Documenting informed consent in elective hip replacement surgery: a simple change in practice.
Isherwood J., Dean B., Pandit H.
Adequate documentation of informed consent is an important aspect of many doctors' work and failings in this area may result in patient dissatisfaction or litigation. In 2009 the documentation of risks and complications on the consent forms of patients undergoing primary hip replacement was audited at a specialist centre. Following this audit procedure-specific complication stickers were introduced in an attempt to improve the documentation of the consent process. This article discusses the results of a re-audit and aims to determine if this change in practice had resulted in any significant improvement in documentation. The consent forms of 100 consecutive patients undergoing primary total hip replacement were re-audited using a standardized data collection sheet in order to close the audit loop. The re-audit found that 86 consent forms used the procedure-specific complication sticker to list the potential complications associated with a total hip replacement.

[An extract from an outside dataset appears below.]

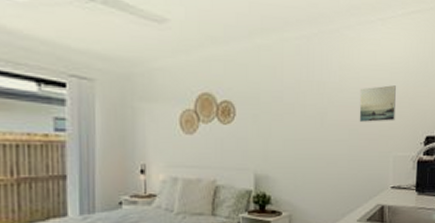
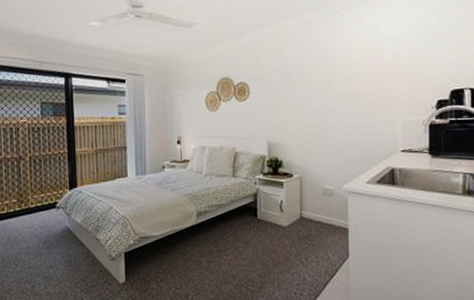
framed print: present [359,85,397,123] -> none [363,54,402,92]

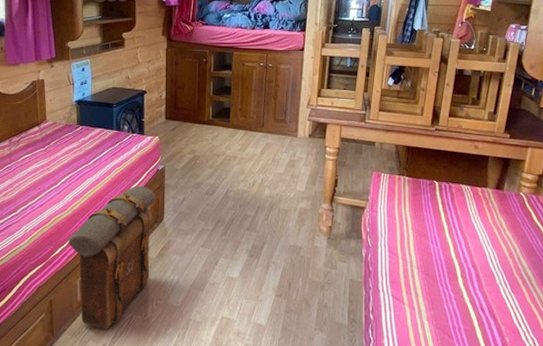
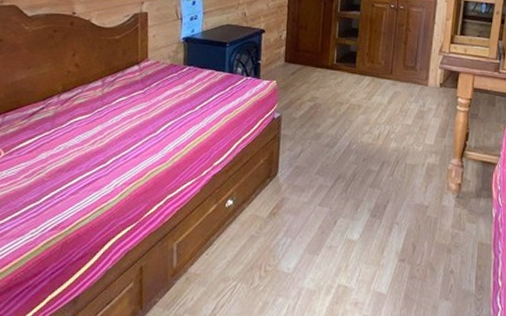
backpack: present [68,186,156,329] -> none [165,136,270,301]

Statistically significant improvements in the documentation of fracture, neurovascular damage, leg length discrepancy, failure, premature loosening, death, medical complications, ongoing pain, stiffness, wound healing problems and other were all seen in the 2012 re-audit in comparison to the 2009 audit (P<0.0001). The cheap and simple introduction of procedure-specific complication stickers in order to help surgeons document the process of informed consent has resulted in significant improvements in practice. In the context of patient-focused care and satisfaction in the NHS, it is vital that simple measures such as the introduction of procedure-specific complication stickers are embraced.